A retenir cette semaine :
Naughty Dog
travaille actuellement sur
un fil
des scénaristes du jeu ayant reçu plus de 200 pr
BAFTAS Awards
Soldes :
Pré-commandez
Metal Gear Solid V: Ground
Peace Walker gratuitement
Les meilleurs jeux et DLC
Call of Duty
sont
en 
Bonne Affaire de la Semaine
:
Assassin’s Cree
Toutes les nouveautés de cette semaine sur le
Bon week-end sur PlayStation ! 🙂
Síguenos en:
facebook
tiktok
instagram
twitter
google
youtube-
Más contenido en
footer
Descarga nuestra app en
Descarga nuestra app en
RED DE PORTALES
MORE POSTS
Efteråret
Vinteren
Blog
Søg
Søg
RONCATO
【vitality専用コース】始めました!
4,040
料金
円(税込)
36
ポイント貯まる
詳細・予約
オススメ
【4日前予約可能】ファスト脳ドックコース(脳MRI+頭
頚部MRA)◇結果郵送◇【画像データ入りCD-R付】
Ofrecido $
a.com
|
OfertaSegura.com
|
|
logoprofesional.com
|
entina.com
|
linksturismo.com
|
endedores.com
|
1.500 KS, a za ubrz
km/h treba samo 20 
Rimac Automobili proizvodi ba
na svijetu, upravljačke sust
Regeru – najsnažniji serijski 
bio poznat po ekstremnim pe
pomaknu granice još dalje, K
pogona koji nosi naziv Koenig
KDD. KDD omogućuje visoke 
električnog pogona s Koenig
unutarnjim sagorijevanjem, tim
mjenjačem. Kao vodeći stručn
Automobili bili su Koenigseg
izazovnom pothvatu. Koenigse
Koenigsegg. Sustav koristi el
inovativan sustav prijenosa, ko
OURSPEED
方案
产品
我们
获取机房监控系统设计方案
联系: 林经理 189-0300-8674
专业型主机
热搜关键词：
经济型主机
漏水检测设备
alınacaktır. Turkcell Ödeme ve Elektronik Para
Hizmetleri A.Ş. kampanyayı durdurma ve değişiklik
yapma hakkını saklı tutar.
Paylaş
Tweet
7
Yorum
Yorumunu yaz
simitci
================
**Assignment**:
Reproduce the entries exactly, each one as given.

**Task result**:
A retenir cette semaine :
Naughty Dog
travaille actuellement sur
un fil
des scénaristes du jeu ayant reçu plus de 200 pr
BAFTAS Awards
Soldes :
Pré-commandez
Metal Gear Solid V: Ground
Peace Walker gratuitement
Les meilleurs jeux et DLC
Call of Duty
sont
en 
Bonne Affaire de la Semaine
:
Assassin’s Cree
Toutes les nouveautés de cette semaine sur le
Bon week-end sur PlayStation ! 🙂
Síguenos en:
facebook
tiktok
instagram
twitter
google
youtube-
Más contenido en
footer
Descarga nuestra app en
Descarga nuestra app en
RED DE PORTALES
MORE POSTS
Efteråret
Vinteren
Blog
Søg
Søg
RONCATO
【vitality専用コース】始めました!
4,040
料金
円(税込)
36
ポイント貯まる
詳細・予約
オススメ
【4日前予約可能】ファスト脳ドックコース(脳MRI+頭
頚部MRA)◇結果郵送◇【画像データ入りCD-R付】
Ofrecido $
a.com
|
OfertaSegura.com
|
|
logoprofesional.com
|
entina.com
|
linksturismo.com
|
endedores.com
|
1.500 KS, a za ubrz
km/h treba samo 20 
Rimac Automobili proizvodi ba
na svijetu, upravljačke sust
Regeru – najsnažniji serijski 
bio poznat po ekstremnim pe
pomaknu granice još dalje, K
pogona koji nosi naziv Koenig
KDD. KDD omogućuje visoke 
električnog pogona s Koenig
unutarnjim sagorijevanjem, tim
mjenjačem. Kao vodeći stručn
Automobili bili su Koenigseg
izazovnom pothvatu. Koenigse
Koenigsegg. Sustav koristi el
inovativan sustav prijenosa, ko
OURSPEED
方案
产品
我们
获取机房监控系统设计方案
联系: 林经理 189-0300-8674
专业型主机
热搜关键词：
经济型主机
漏水检测设备
alınacaktır. Turkcell Ödeme ve Elektronik Para
Hizmetleri A.Ş. kampanyayı durdurma ve değişiklik
yapma hakkını saklı tutar.
Paylaş
Tweet
7
Yorum
Yorumunu yaz
simitci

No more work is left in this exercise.